8.1.2.2 Totale bedekking
De totale bedekking van alle planten die in het water staan – zowel emerse, submerse als drijvende planten – wordt genoteerd als loodrechte projectie op het wateroppervlak (procentueel).
8.1.2.3 Submerse vegetatie
Naast de totale bedekking wordt de bedekking van submerse of ondergedoken waterplanten als groep ingeschat op een schaal van 0 tot 3 (Tabel 8.2). Onderstaande vegetatie wordt inbegrepen in de submerse vegetatie (gebaseerd op Denys, 2011):
alle in de bodem wortelende vaatplanten met onderwaterbladeren, incl. hun stengels; ook de ondergedoken delen van kleine egelskop;
hoewel niet voorzien van wortels, wordt ook Ceratophyllum spp. meegenomen, gezien hoornblad doorgaans met de bebladerde stengel enigszins in de bodem is verankerd;
de blijvend ondergedoken bladeren van Nuphar en Sagittaria; alle kranswieren en op de bodem groeiende mossen;
draadwieren (incl. darmwier en waternetje) dienen ook bij de ondergedoken vegetatie te worden gerekend.

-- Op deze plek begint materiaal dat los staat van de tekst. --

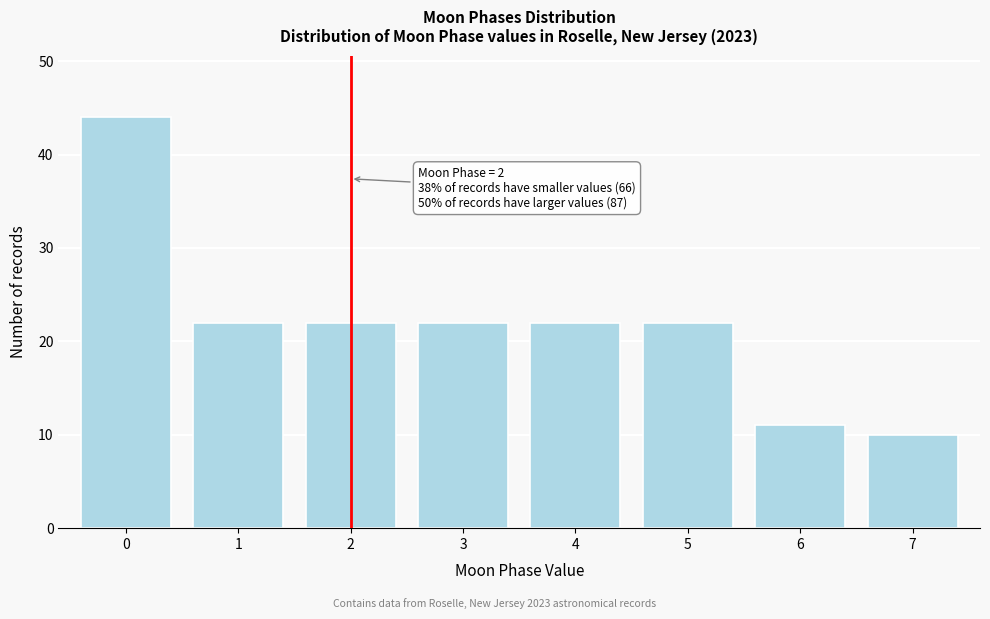

Reading left to right, what are all the values shown in this chart?

44	22	22	22	22	22	11	10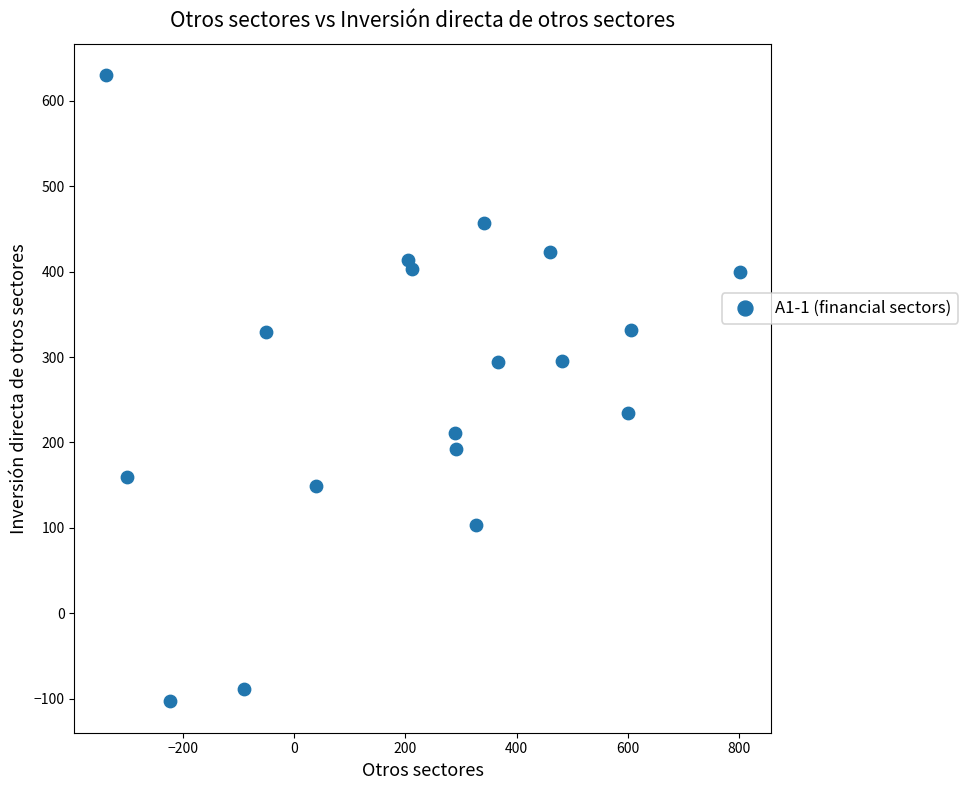

What is the range of Y values (max minus min)?

733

Soorten die verschillende groeivormen kunnen aannemen, worden naargelang hun verschijningsvorm in het veld mogelijk gerekend tot de submerse vegetatie. Naargelang hun verschijningsvorm kunnen ze als emers, submers of beide gerekend worden. Indien ze morfologisch verschillende ondergedoken bladeren bevatten, worden ze bij de submerse vegetatie gerekend. Voorbeelden hiervan zijn Myriophyllum aquaticum, Hippuris vulgaris en Sagittaria sagittifolia.
Worden niet tot ‘submerse vegetatie’ gerekend:
niet-fotosynthethische organismen (zgn. rioolschimmel in waterlopen) en wortels;
eendekrozen (Lemna, Spirodela, …) en andere drijvende planten met aan de lucht blootgestelde bladeren (Azolla, Hydrocharis, Stratiotes, Ricciocarpos, Salvinia, …);
wortelende planten met aan de lucht blootgestelde bladeren (helofyten en nymphaeïden, incl. hun bladstelen, stengels en wortels in het water; incl. Potamogeton natans, ongeacht de eventuele aanwezigheid van fyllodiën); alle drijf- of luchtbladeren, ook als deze zich onder het wateroppervlak mochten bevinden;
ondergedoken maar doorgaans nabij het wateroppervlak zwevende planten (Lemna trisulca, Riccia fluitans, Utricularia spp.).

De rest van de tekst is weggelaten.